A 23 de mayo de 2026
El Sevilla FC afronta la última jornada de LaLiga EA Sports 2025‑2026 con una mezcla de alivio, profesionalidad y necesidad de cerrar la temporada con dignidad. Con la permanencia asegurada desde el pasado fin de semana, el conjunto de Luis García Plaza viaja a Balaídos para medirse al Celta de Vigo (21.00 horas), un rival que pelea por entrar en Europa y que llega al duelo con la urgencia de sumar para no depender de terceros. El choque, además, se disputa en un contexto institucional convulso, con el club inmerso en negociaciones avanzadas para una posible venta liderada por Sergio Ramos y el grupo Five Eleven, un movimiento que podría redefinir el futuro inmediato de la entidad.
En lo deportivo, el Sevilla aterriza en Vigo tras una racha que ha sido clave para su salvación. Las tres victorias consecutivas ante Real Sociedad (1‑0), Espanyol (2‑1) y Villarreal (2‑3) construyeron el colchón necesario para evitar un final dramático. La derrota por la mínima ante el Real Madrid (0‑1) no ha alterado la dinámica de un equipo que, pese a sus limitaciones, ha competido con orgullo en el tramo decisivo del curso.
El Celta, por su parte, llega con la presión de defender su posición europea. El conjunto celeste, dirigido por Claudio Giráldez, viene de empatar en San Mamés (1‑1) y de caer en casa ante el Levante (2‑3), un tropiezo que ha comprimido la pelea por los puestos continentales. Con futbolistas como Iago Aspas, Strand Larsen y Mingueza, el equipo gallego ha mostrado un fútbol valiente y ofensivo, pero irregular en momentos clave.
Para el Sevilla, el duelo llega marcado por las bajas. Luis García Plaza no podrá contar con Juanlu (sanción), ni con Marcao, que pese a entrenar con el grupo aún no está disponible. Tampoco estarán los lesionados Manu Bueno, Castrín, Batista Mendy y Januzaj. La nota positiva es la presencia del canterano Nico Guillén, que entra en la convocatoria como premio a su progresión en el filial.
El historial en Balaídos refleja la dificultad del reto: en 62 visitas, el Sevilla solo ha logrado 12 victorias, por 35 triunfos locales y 15 empates. El precedente más reciente, el 3‑2 de la pasada campaña, fue un partido vibrante decidido en los minutos finales. Para encontrar la última victoria nervionense en Vigo hay que remontarse a octubre de 2021, cuando un gol de Rafa Mir dio los tres puntos a los andaluces.

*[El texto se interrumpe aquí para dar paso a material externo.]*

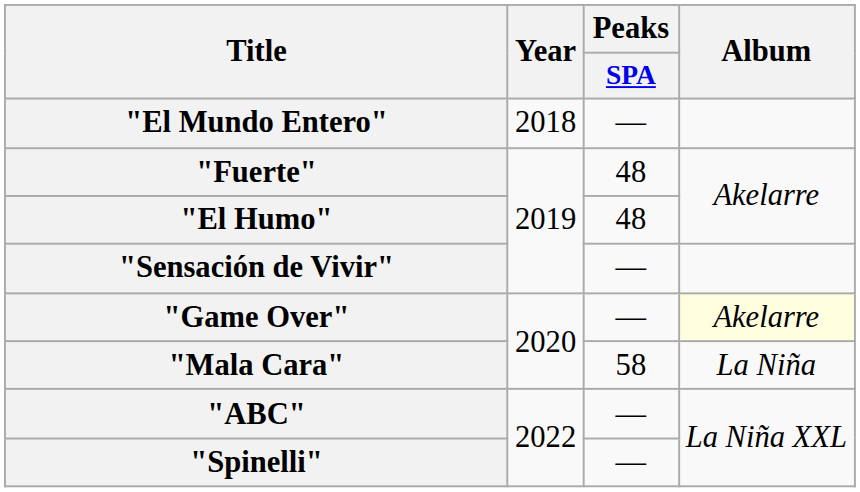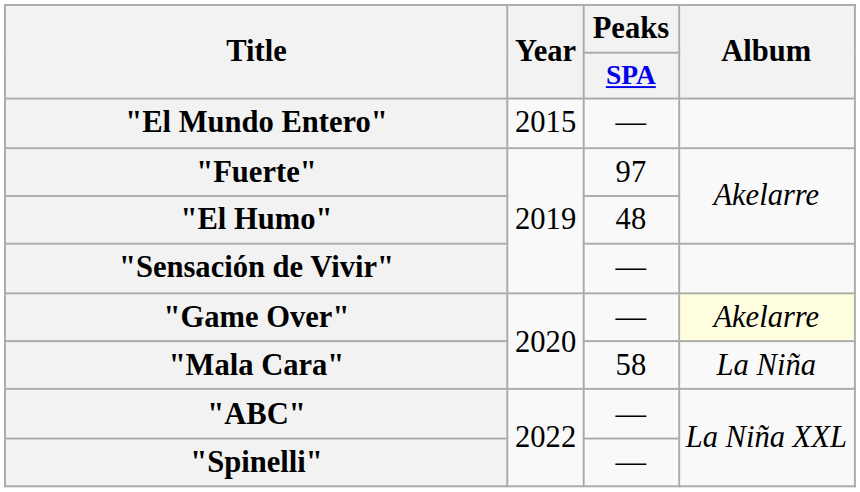"El Mundo Entero" | Year: 2018 -> 2015
"Fuerte" | Peaks / SPA: 48 -> 97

Más allá del resultado, el Sevilla se juega dinero y reputación. Cada posición que escale en la tabla supone un incremento en los ingresos por derechos audiovisuales, un aspecto clave para un club que enlazará cuatro temporadas consecutivas en la mitad baja, algo inédito en su historia reciente. La entidad necesita cerrar el curso con una imagen competitiva, consciente de que el proyecto 2026‑27 dependerá en buena medida de la estabilidad económica y de las decisiones que se tomen en los despachos en las próximas semanas.
Mientras tanto, el futuro del banquillo sigue en el aire. José Bordalás es uno de los nombres que más gustan al grupo inversor encabezado por Ramos, y el propio técnico alicantino ha dejado entrever que su situación se resolverá “a partir del domingo o del lunes”. Todo ello convierte el duelo de Balaídos en algo más que un simple final de temporada: es el punto y seguido de un Sevilla que necesita reconstruirse, reencontrarse y volver a mirar hacia arriba.